▶ **EXTRACT TO READ**
----
Reputation: 45
I have this code in some file
<pre class="bbCodeCode" dir="ltr" data-xf-init="code-block" data-lang=""><code>-Fix numcer one/Two
-EMM Support
-Fix update < broken
-Add support patch</code></pre>
</div>
</div><b><br />
I need to remove some characters and keep just this code
-Fix numcer one/Two
-EMM Support
-Fix update < broken
-Add support patch
I have try this code
#!/bin/bash
sed -n '/>-/,/</p' /home/Desktop/1 > /home/Desktop/2
sed -n '/^-*code>/p' /home/raed/Desktop/2 > /home/Desktop/3
sed -i 's#</code></pre>##' /home/Desktop/3
exit
But the code remove first line
-Fix numcer one/Two
Upvotes: 2
Views: 41
Reputation: 133760
1st solution: Try GNU awk
for this one. With your shown samples please try following awk
code.
awk -v RS="^$" '
match($0,/(^|\n)<pre class="[^"]*".*<code>-(.*)<\/code>/,arr){
print arr[2]
}
' Input_file
Explanation: Simple explanation would be, using GNU awk
's capability to make RS
^$
and then using its match
function to match regex (^|\n)<pre class="[^"]*".*<code>-(.*)<\/code>
(explained later in this answer). This regex creates 2 capturing groups and all matched values are getting stored into array named arr
. So if regex has matched values then I am simply printing 2nd element of array arr
by using arr[2]
to get desired values.
2nd solution: With sed
using -z
and -E
options please try following code.
sed -zE 's/(^|\n)<pre class="[^"]*".*<code>-(.*)<\/code>.*/\2/' Input_file
OR if your sed
version supports \n
then with a slight change in above sed
code you can have as follows:
sed -zE 's/(^|\n)<pre class="[^"]*".*<code>-(.*)<\/code>.*/\2\n/' Input_file
3rd solution: With GNU grep
please try following code:
grep -zoP '(^|\n)<pre class="[^"]*".*?<code>-\K(.*?\n[^\n]+)+(?=</code>)' Input_file
4th solution: If you really want to go with your approach(looks like you don't have GNU version of sed
) then Let me try with your approach here but this will be very straight forward sed
with little less validations for data compare to previous solutions of mine but this will do the job for you in case your sample Input_file is always same.
sed -En '/^<pre class/s/^<pre class="[^"]*".*<code>-(.*)$/\1/p; /^-/{s/<\/code>.*//; p}' Input_file
Upvotes: 1
Reputation: 17058
Try this
sed 's/<[^>]*>//g' <file
It will remove everything between <
and the next >
(linewise).
Upvotes: 1
----
▶ **RECORDED DATA**
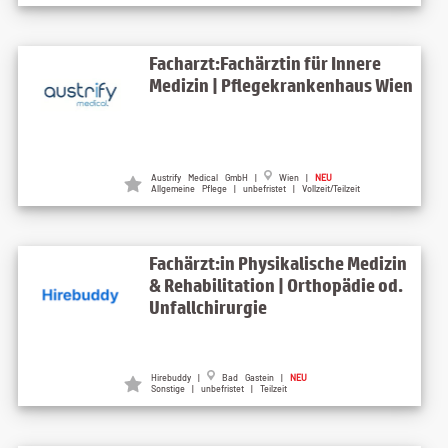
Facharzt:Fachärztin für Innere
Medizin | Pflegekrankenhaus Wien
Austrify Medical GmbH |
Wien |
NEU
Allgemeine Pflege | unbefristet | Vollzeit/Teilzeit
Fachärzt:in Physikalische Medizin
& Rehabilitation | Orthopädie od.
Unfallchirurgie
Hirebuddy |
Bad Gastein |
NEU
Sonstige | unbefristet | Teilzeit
----
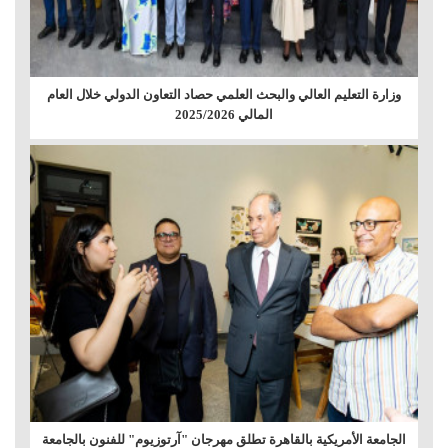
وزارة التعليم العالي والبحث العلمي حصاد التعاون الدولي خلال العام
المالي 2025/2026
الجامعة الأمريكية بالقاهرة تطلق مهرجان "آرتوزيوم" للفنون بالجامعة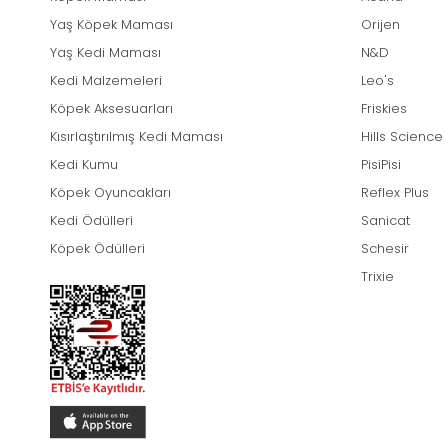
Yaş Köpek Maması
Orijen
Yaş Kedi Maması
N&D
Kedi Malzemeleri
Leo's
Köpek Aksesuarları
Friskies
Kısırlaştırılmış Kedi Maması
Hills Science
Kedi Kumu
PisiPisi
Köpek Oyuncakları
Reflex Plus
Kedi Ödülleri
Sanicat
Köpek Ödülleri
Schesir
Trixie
----
▶ **WORK ORDER 1**
In the forum thread above, why does the first solution print arr[2]? Answer in one to three sentences.
▶ **WORK ORDER 2**
Write out the part of the forum thread between "sed -En '/^<pre" and "(linewise).", inclusive.

▶ **YOUR RESPONSE 1**
The awk regex creates two capturing groups, and their matched values are stored in an array named arr. Printing arr[2], the second element of that array, gives the desired values.

▶ **YOUR RESPONSE 2**
sed -En '/^<pre class/s/^<pre class="[^"]*".*<code>-(.*)$/\1/p; /^-/{s/<\/code>.*//; p}' Input_file
Upvotes: 1
Reputation: 17058
Try this
sed 's/<[^>]*>//g' <file
It will remove everything between <
and the next >
(linewise).